Tasks to carry out:
• A. Using the excerpt on JWE key algorithms, answer these questions and mark each answer with the same numeral:
(i) Which algorithm does JWE decryption use to decrypt the encrypted key ciphertext with the 256-bit shared symmetric key?
(ii) Which RFC and section define A128GCMKW?
(iii) What size of Initialization Vector does A128GCMKW generate during JWE creation?
• B. Continue the excerpt on JWE key algorithms, starting after its last sentence.

For JWE decryption, this algorithm:

1. Obtains the encrypted key ciphertext embedded in the received JWE.
2. Decrypts the encrypted key ciphertext with the 256-bit shared symmetric key, using the AES Key Unwrap algorithm, producing the decryption key plaintext.
3. Returns the decryption key plaintext as a SecretKey for JJWT to use to decrypt the entire JWE using the JWE's identified "enc" AeadAlgorithm.

A128GCMKW

public static final SecretKeyAlgorithm A128GCMKW

Key wrap algorithm with AES GCM using a 128-bit key, as defined by RFC 7518 (JWA), Section 4.7.

During JWE creation, this algorithm:

1. Generates a new secure-random content encryption SecretKey suitable for use with a specified AeadAlgorithm (using KeyBuilderSupplier.key()).
2. Generates a new secure-random 96-bit Initialization Vector to use during key wrap/encryption.
3. Encrypts this newly-generated SecretKey with a 128-bit shared symmetric key using the AES GCM Key Wrap algorithm with the generated Initialization Vector, producing encrypted key ciphertext and GCM authentication tag.

Provided records:
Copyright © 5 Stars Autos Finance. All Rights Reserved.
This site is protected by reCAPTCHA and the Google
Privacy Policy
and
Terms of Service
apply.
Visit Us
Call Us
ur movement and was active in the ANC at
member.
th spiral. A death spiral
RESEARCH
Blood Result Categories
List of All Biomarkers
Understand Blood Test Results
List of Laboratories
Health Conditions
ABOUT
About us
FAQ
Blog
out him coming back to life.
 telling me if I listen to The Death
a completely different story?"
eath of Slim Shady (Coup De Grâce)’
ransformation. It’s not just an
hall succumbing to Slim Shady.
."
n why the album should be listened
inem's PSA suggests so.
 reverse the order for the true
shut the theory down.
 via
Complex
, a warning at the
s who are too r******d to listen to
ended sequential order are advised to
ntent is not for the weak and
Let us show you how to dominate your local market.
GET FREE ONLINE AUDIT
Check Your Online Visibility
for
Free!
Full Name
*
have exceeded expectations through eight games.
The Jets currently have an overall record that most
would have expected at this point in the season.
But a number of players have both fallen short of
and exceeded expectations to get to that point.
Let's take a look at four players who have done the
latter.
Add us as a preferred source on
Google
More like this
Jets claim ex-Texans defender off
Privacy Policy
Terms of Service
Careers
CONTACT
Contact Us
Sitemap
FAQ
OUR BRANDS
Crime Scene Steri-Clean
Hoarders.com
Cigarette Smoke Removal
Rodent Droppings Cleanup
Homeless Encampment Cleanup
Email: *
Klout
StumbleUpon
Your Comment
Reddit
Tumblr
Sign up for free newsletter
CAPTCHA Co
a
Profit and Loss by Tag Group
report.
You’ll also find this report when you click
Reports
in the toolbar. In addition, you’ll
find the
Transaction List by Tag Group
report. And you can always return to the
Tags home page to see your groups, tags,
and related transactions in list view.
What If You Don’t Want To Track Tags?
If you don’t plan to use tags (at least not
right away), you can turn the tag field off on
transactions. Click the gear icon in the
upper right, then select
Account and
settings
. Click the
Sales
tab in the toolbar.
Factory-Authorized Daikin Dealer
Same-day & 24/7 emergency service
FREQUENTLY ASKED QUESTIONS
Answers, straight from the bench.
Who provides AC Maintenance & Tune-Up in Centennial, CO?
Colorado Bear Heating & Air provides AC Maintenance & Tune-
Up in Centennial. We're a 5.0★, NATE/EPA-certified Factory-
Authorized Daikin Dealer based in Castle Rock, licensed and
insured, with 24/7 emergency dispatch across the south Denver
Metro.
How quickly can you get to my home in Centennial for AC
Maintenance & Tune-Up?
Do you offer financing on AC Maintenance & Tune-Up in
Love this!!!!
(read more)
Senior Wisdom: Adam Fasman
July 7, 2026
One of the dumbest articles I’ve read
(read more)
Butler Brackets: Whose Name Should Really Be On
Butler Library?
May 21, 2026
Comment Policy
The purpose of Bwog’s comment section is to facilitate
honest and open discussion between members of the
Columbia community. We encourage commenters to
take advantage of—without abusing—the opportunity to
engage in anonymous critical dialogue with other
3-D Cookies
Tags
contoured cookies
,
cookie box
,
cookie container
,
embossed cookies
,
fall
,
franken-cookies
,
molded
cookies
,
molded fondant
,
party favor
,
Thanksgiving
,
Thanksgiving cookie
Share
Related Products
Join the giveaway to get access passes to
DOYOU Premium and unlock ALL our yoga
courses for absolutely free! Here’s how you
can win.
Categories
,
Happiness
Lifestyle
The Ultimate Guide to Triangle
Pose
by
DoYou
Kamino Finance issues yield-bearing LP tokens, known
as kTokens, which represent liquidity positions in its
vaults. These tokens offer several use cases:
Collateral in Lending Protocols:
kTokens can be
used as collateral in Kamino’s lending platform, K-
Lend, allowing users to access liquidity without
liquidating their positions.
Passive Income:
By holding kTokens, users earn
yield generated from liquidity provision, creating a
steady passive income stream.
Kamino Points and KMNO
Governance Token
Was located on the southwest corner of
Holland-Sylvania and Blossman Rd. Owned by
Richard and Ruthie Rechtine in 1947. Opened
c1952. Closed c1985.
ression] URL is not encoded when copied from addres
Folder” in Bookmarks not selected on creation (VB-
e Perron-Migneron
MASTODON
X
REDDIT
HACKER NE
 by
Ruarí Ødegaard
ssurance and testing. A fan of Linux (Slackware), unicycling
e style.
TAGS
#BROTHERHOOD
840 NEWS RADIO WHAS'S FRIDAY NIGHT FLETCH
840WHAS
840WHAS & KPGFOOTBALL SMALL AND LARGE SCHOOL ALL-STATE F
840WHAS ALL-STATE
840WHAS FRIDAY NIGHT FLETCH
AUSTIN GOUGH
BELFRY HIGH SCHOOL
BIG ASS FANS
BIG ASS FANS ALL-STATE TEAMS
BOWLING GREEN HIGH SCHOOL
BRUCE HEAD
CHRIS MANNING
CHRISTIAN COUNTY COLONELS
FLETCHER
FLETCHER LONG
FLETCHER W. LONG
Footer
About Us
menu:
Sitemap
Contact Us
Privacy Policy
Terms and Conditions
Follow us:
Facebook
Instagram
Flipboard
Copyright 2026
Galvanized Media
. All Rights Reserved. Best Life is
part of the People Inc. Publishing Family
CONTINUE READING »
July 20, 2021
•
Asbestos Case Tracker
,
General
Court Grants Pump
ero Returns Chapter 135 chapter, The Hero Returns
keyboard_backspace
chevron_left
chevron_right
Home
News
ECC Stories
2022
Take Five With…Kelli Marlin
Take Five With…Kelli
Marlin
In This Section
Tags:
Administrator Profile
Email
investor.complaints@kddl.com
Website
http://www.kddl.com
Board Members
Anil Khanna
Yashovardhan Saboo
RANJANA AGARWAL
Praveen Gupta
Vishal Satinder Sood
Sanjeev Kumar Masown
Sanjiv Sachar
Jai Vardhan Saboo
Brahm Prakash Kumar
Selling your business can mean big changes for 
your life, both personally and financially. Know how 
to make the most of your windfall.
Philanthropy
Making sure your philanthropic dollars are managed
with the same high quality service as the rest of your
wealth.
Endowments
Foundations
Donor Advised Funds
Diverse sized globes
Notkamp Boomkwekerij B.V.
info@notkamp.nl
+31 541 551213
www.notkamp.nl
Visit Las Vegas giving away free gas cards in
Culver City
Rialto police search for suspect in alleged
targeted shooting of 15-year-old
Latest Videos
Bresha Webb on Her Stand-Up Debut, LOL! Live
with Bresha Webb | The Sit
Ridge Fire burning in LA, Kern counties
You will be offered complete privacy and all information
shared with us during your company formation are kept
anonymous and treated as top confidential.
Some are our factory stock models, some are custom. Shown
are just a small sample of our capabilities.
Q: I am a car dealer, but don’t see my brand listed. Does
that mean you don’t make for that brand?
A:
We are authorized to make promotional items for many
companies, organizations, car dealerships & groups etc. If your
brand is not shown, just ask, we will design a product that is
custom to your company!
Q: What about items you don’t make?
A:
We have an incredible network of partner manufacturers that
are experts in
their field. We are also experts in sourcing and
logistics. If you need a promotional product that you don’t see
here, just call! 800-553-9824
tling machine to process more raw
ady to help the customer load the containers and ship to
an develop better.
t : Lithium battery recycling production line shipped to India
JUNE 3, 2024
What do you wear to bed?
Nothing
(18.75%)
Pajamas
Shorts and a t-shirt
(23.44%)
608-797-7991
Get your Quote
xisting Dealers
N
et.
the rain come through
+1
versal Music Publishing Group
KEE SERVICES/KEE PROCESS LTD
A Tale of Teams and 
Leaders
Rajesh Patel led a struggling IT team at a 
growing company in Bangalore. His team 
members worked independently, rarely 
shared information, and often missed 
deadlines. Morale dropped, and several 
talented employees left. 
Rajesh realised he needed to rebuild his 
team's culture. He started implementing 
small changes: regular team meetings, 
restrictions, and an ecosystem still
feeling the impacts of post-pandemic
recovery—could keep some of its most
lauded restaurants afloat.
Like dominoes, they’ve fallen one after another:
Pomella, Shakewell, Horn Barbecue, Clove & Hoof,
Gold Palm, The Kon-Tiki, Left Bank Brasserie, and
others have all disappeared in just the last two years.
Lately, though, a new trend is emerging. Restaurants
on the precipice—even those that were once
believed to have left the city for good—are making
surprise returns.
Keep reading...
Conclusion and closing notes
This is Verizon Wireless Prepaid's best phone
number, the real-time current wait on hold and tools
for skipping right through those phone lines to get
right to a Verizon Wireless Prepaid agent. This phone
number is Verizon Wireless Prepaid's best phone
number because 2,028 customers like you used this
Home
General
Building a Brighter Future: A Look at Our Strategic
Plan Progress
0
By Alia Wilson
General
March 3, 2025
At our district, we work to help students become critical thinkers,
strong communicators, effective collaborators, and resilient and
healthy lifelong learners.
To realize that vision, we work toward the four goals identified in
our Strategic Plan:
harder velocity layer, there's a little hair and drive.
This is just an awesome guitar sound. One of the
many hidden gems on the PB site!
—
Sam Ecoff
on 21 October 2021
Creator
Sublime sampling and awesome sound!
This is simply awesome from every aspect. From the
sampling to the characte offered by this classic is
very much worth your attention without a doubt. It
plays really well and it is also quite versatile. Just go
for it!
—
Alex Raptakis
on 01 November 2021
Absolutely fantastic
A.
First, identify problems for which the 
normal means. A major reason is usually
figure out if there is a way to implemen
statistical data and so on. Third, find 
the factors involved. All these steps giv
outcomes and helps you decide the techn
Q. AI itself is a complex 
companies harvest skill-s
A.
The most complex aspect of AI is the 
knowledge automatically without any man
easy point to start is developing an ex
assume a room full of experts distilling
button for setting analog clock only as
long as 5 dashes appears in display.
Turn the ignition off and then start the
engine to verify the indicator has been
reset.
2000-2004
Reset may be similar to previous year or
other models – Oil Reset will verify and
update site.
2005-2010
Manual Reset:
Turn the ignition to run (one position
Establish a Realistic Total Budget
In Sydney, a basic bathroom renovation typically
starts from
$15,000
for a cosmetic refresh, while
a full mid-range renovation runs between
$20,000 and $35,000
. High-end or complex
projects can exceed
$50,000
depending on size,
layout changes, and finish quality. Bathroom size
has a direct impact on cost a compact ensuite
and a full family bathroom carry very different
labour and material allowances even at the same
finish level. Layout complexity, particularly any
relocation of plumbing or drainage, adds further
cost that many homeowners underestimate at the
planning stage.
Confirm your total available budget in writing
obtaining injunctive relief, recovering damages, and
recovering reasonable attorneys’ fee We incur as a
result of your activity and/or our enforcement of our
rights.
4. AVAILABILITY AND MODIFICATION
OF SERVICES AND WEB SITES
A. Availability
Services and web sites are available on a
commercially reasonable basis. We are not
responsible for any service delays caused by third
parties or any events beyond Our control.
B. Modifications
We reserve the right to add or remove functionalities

Answers to the problems:
• A.
(i) The AES Key Unwrap algorithm.
(ii) RFC 7518 (JWA), Section 4.7.
(iii) 96-bit.

• B.
4. Sets the generated initialization vector as the required "iv" (Initialization Vector) Header Parameter
5. Sets the resulting GCM authentication tag as the required "tag" (Authentication Tag) Header Parameter
6. Returns the encrypted key ciphertext for inclusion in the final JWE as well as the newly-generated SecretKey for JJWT to use to encrypt the entire JWE with associated AeadAlgorithm.

For JWE decryption, this algorithm:

1. Obtains the encrypted key ciphertext embedded in the received JWE.
2. Obtains the required initialization vector from the "iv" (Initialization Vector) Header Parameter
3. Obtains the required GCM authentication tag from the "tag" (Authentication Tag) Header Parameter
4. Decrypts the encrypted key ciphertext with the 128-bit shared symmetric key, the initialization vector and GCM authentication tag using the AES GCM Key Unwrap algorithm, producing the decryption key plaintext.
5. Returns the decryption key plaintext as a SecretKey for JJWT to use to decrypt the entire JWE using the JWE's identified "enc" AeadAlgorithm.

A192GCMKW

public static final SecretKeyAlgorithm A192GCMKW

Key wrap algorithm with AES GCM using a 192-bit key, as defined by RFC 7518 (JWA), Section 4.7.

During JWE creation, this algorithm:

1. Generates a new secure-random content encryption SecretKey suitable for use with a specified AeadAlgorithm (using KeyBuilderSupplier.key()).
2. Generates a new secure-random 96-bit Initialization Vector to use during key wrap/encryption.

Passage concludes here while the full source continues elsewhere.